**EXTRACTED MATERIAL**:
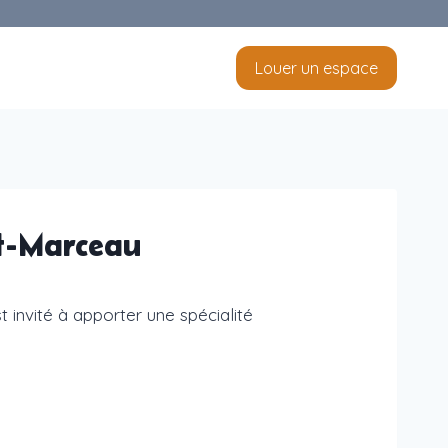
Louer un espace
ot-Marceau
invité à apporter une spécialité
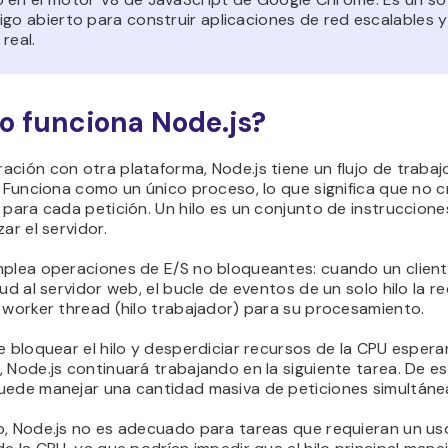
go abierto para construir aplicaciones de red escalables y
real.
 funciona Node.js?
ción con otra plataforma, Node.js tiene un flujo de trabaj
. Funciona como un único proceso, lo que significa que no c
 para cada petición. Un hilo es un conjunto de instruccion
zar el servidor.
mplea operaciones de E/S no bloqueantes: cuando un client
tud al servidor web, el bucle de eventos de un solo hilo la r
 worker thread (hilo trabajador) para su procesamiento.
e bloquear el hilo y desperdiciar recursos de la CPU esper
 Node.js continuará trabajando en la siguiente tarea. De e
uede manejar una cantidad masiva de peticiones simultáne
o, Node.js no es adecuado para tareas que requieran un us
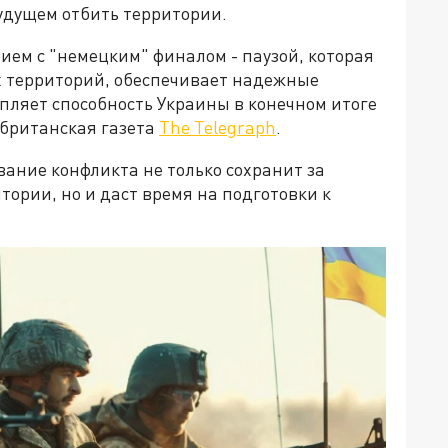
удущем отбить территории.
ием с "немецким" финалом - паузой, которая
х территорий, обеспечивает надежные
епляет способность Украины в конечном итоге
 британская газета
The Telegraph
.
ание конфликта не только сохранит за
ории, но и даст время на подготовки к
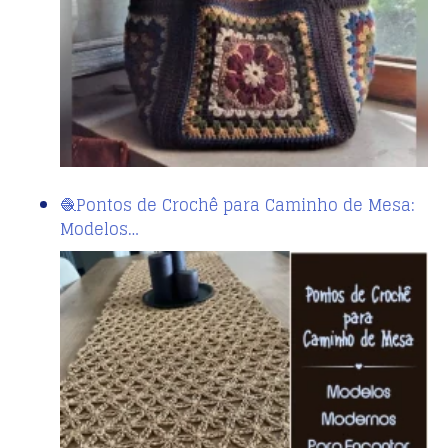
🧶Pontos de Crochê para Caminho de Mesa:
Modelos…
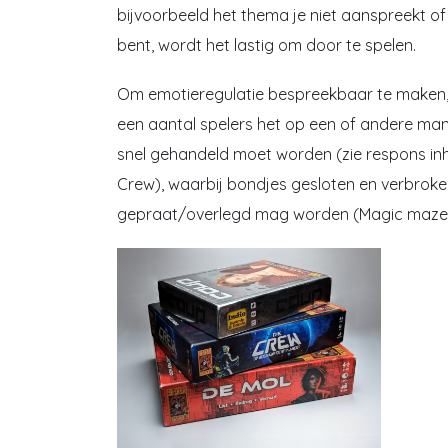
bijvoorbeeld het thema je niet aanspreekt of 
bent, wordt het lastig om door te spelen.
Om emotieregulatie bespreekbaar te maken, k
een aantal spelers het op een of andere manier
snel gehandeld moet worden (zie respons inhi
Crew), waarbij bondjes gesloten en verbroke
gepraat/overlegd mag worden (Magic maze,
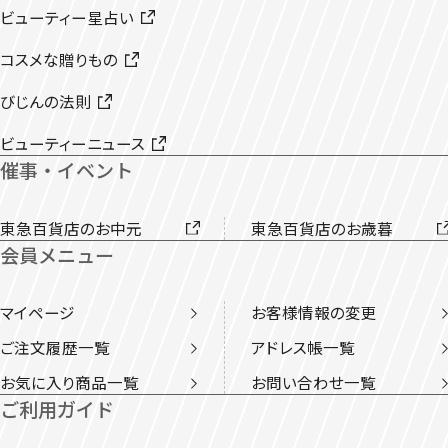
ビューティー星占い
コスメな贈りもの
びじんの法則
ビューティーニュース
催事・イベント
東急百貨店のお中元
東急百貨店のお歳暮
会員メニュー
マイページ
お客様情報の変更
ご注文履歴一覧
アドレス帳一覧
お気に入り商品一覧
お問い合わせ一覧
ご利用ガイド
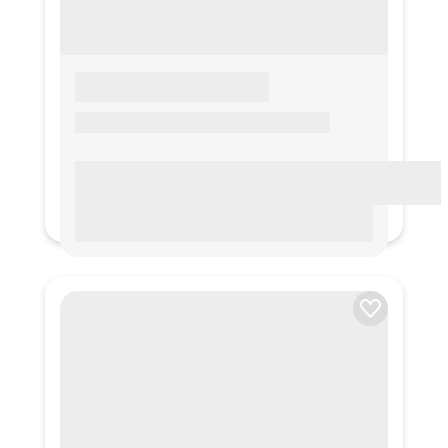
LOREM IPSUM
Lorem ipsum Lorem ipsum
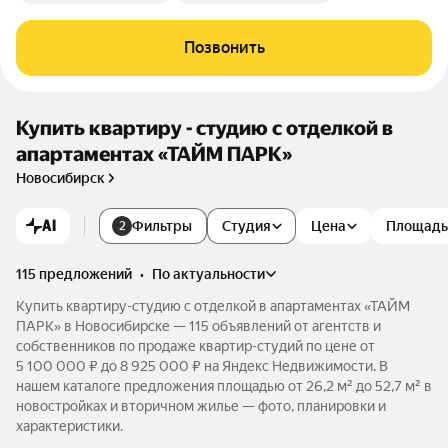
Позвонить
Купить квартиру - студию с отделкой в
апартаментах «ТАЙМ ПАРК»
Новосибирск
AI
Фильтры
Студия
Цена
Площадь
2
115 предложений
•
по актуальности
Купить квартиру-студию с отделкой в апартаментах «ТАЙМ
ПАРК» в Новосибирске — 115 объявлений от агентств и
собственников по продаже квартир-студий по цене от
5 100 000 ₽ до 8 925 000 ₽ на Яндекс Недвижимости. В
нашем каталоге предложения площадью от 26,2 м² до 52,7 м² в
новостройках и вторичном жилье — фото, планировки и
характеристики.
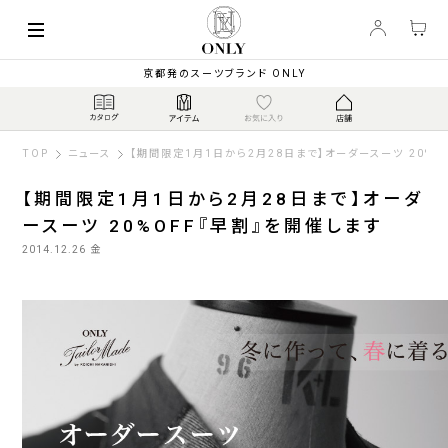
京都発のスーツブランド ONLY
TOP
ニュース
【期間限定1月1日から2月28日まで】オーダースーツ 20%O
【期間限定1月1日から2月28日まで】オーダ
ースーツ 20%OFF『早割』を開催します
2014.12.26 金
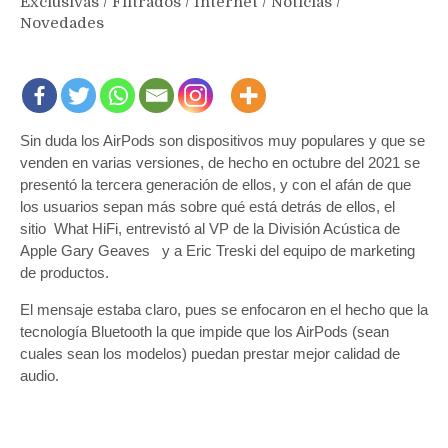
Exclusivas
/
Filtrados
/
Internet
/
Noticias
/
Novedades
Sin duda los AirPods son dispositivos muy populares y que se
venden en varias versiones, de hecho en octubre del 2021 se
presentó la tercera generación de ellos, y con el afán de que
los usuarios sepan más sobre qué está detrás de ellos, el
sitio What HiFi, entrevistó al VP de la División Acústica de
Apple Gary Geaves y a Eric Treski del equipo de marketing
de productos.
El mensaje estaba claro, pues se enfocaron en el hecho que la
tecnología Bluetooth la que impide que los AirPods (sean
cuales sean los modelos) puedan prestar mejor calidad de
audio.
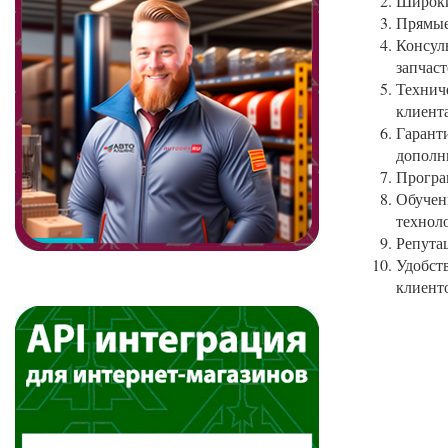
Широки
Прямые
Консул
запчаст
Технич
клиент
Гарант
дополн
Програ
Обучен
технол
Репута
Удобств
клиент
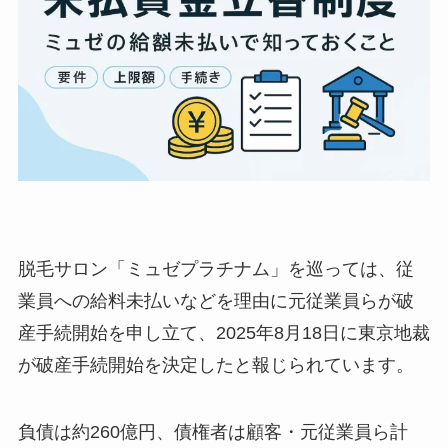
脱毛サロン「ミュゼプラチナム」を巡っては、従
業員への給料未払いなどを理由に元従業員らが破
産手続開始を申し立て、2025年8月18日に東京地裁
が破産手続開始を決定したと報じられています。
負債は約260億円、債権者は顧客・元従業員ら計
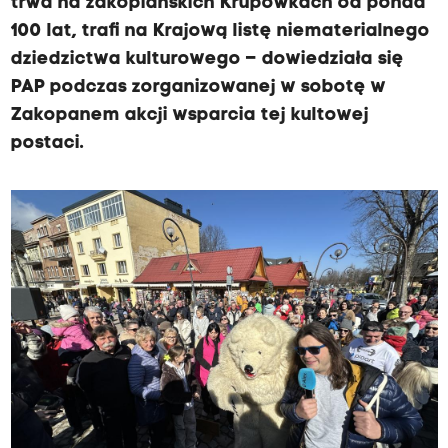
trwa na zakopiańskich Krupówkach od ponad
100 lat, trafi na Krajową listę niematerialnego
dziedzictwa kulturowego – dowiedziała się
PAP podczas zorganizowanej w sobotę w
Zakopanem akcji wsparcia tej kultowej
postaci.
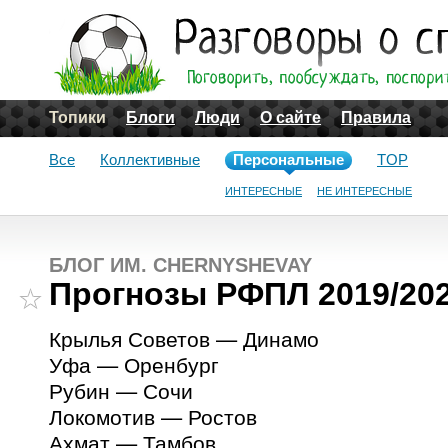
Топики
Блоги
Люди
О сайте
Правила
Все
Коллективные
Персональные
TOP
ИНТЕРЕСНЫЕ
НЕ ИНТЕРЕСНЫЕ
БЛОГ ИМ. CHERNYSHEVAY
Прогнозы РФПЛ 2019/202
Крылья Советов — Динамо
Уфа — Оренбург
Рубин — Сочи
Локомотив — Ростов
Ахмат — Тамбов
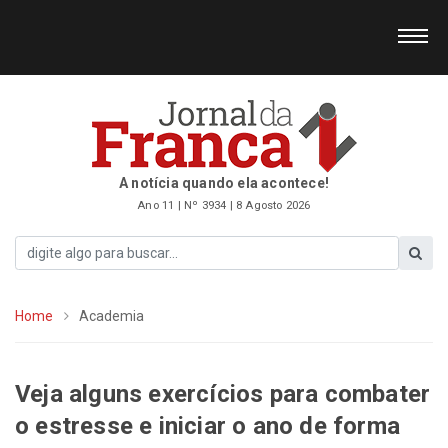
A notícia quando ela acontece!
Ano 11 | Nº 3934 | 8 Agosto 2026
Home
Academia
Veja alguns exercícios para combater
o estresse e iniciar o ano de forma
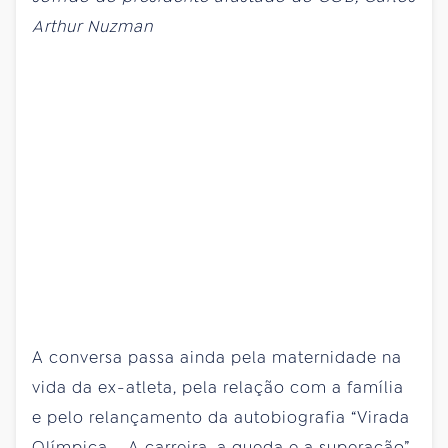
Arthur Nuzman
A conversa passa ainda pela maternidade na
vida da ex-atleta, pela relação com a família
e pelo relançamento da autobiografia “Virada
Olímpica – A carreira, a queda e a superação”,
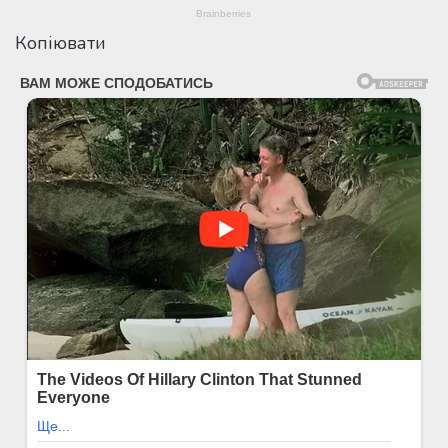
Копіювати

**WHAT TO DO**: Give an exact copy of the listing, without its pictures.

**RESPONSE AREA**:
Louer un espace
ot-Marceau
invité à apporter une spécialité
go abierto para construir aplicaciones de red escalables y
real.
 funciona Node.js?
ción con otra plataforma, Node.js tiene un flujo de trabaj
. Funciona como un único proceso, lo que significa que no c
 para cada petición. Un hilo es un conjunto de instruccion
zar el servidor.
mplea operaciones de E/S no bloqueantes: cuando un client
tud al servidor web, el bucle de eventos de un solo hilo la r
 worker thread (hilo trabajador) para su procesamiento.
e bloquear el hilo y desperdiciar recursos de la CPU esper
 Node.js continuará trabajando en la siguiente tarea. De e
uede manejar una cantidad masiva de peticiones simultáne
o, Node.js no es adecuado para tareas que requieran un us
удущем отбить территории.
ием с "немецким" финалом - паузой, которая
х территорий, обеспечивает надежные
епляет способность Украины в конечном итоге
 британская газета
The Telegraph
.
ание конфликта не только сохранит за
ории, но и даст время на подготовки к
🧶Pontos de Crochê para Caminho de Mesa:
Modelos…
bijvoorbeeld het thema je niet aanspreekt of 
bent, wordt het lastig om door te spelen.
Om emotieregulatie bespreekbaar te maken, k
een aantal spelers het op een of andere manier
snel gehandeld moet worden (zie respons inhi
Crew), waarbij bondjes gesloten en verbroke
gepraat/overlegd mag worden (Magic maze,
ビューティー星占い
コスメな贈りもの
びじんの法則
ビューティーニュース
催事・イベント
東急百貨店のお中元
東急百貨店のお歳暮
会員メニュー
マイページ
お客様情報の変更
ご注文履歴一覧
アドレス帳一覧
お気に入り商品一覧
お問い合わせ一覧
ご利用ガイド
LOREM IPSUM
Lorem ipsum Lorem ipsum
Позвонить
Купить квартиру - студию с отделкой в
апартаментах «ТАЙМ ПАРК»
Новосибирск
AI
Фильтры
Студия
Цена
Площадь
2
115 предложений
•
по актуальности
Купить квартиру-студию с отделкой в апартаментах «ТАЙМ
ПАРК» в Новосибирске — 115 объявлений от агентств и
собственников по продаже квартир-студий по цене от
5 100 000 ₽ до 8 925 000 ₽ на Яндекс Недвижимости. В
нашем каталоге предложения площадью от 26,2 м² до 52,7 м² в
новостройках и вторичном жилье — фото, планировки и
характеристики.
京都発のスーツブランド ONLY
TOP
ニュース
【期間限定1月1日から2月28日まで】オーダースーツ 20%O
【期間限定1月1日から2月28日まで】オーダ
ースーツ 20%OFF『早割』を開催します
2014.12.26 金
Exclusivas
/
Filtrados
/
Internet
/
Noticias
/
Novedades
Sin duda los AirPods son dispositivos muy populares y que se
venden en varias versiones, de hecho en octubre del 2021 se
presentó la tercera generación de ellos, y con el afán de que
los usuarios sepan más sobre qué está detrás de ellos, el
sitio What HiFi, entrevistó al VP de la División Acústica de
Apple Gary Geaves y a Eric Treski del equipo de marketing
de productos.
El mensaje estaba claro, pues se enfocaron en el hecho que la
tecnología Bluetooth la que impide que los AirPods (sean
cuales sean los modelos) puedan prestar mejor calidad de
audio.
Широки
Прямые
Консул
запчаст
Технич
клиент
Гарант
дополн
Програ
Обучен
технол
Репута
Удобств
клиент
脱毛サロン「ミュゼプラチナム」を巡っては、従
業員への給料未払いなどを理由に元従業員らが破
産手続開始を申し立て、2025年8月18日に東京地裁
が破産手続開始を決定したと報じられています。
負債は約260億円、債権者は顧客・元従業員ら計
trwa na zakopiańskich Krupówkach od ponad
100 lat, trafi na Krajową listę niematerialnego
dziedzictwa kulturowego – dowiedziała się
PAP podczas zorganizowanej w sobotę w
Zakopanem akcji wsparcia tej kultowej
postaci.
Топики
Блоги
Люди
О сайте
Правила
Все
Коллективные
Персональные
TOP
ИНТЕРЕСНЫЕ
НЕ ИНТЕРЕСНЫЕ
БЛОГ ИМ. CHERNYSHEVAY
Прогнозы РФПЛ 2019/202
Крылья Советов — Динамо
Уфа — Оренбург
Рубин — Сочи
Локомотив — Ростов
Ахмат — Тамбов
A notícia quando ela acontece!
Ano 11 | Nº 3934 | 8 Agosto 2026
Home
Academia
Veja alguns exercícios para combater
o estresse e iniciar o ano de forma
Arthur Nuzman
A conversa passa ainda pela maternidade na
vida da ex-atleta, pela relação com a família
e pelo relançamento da autobiografia “Virada
Olímpica – A carreira, a queda e a superação”,
Копіювати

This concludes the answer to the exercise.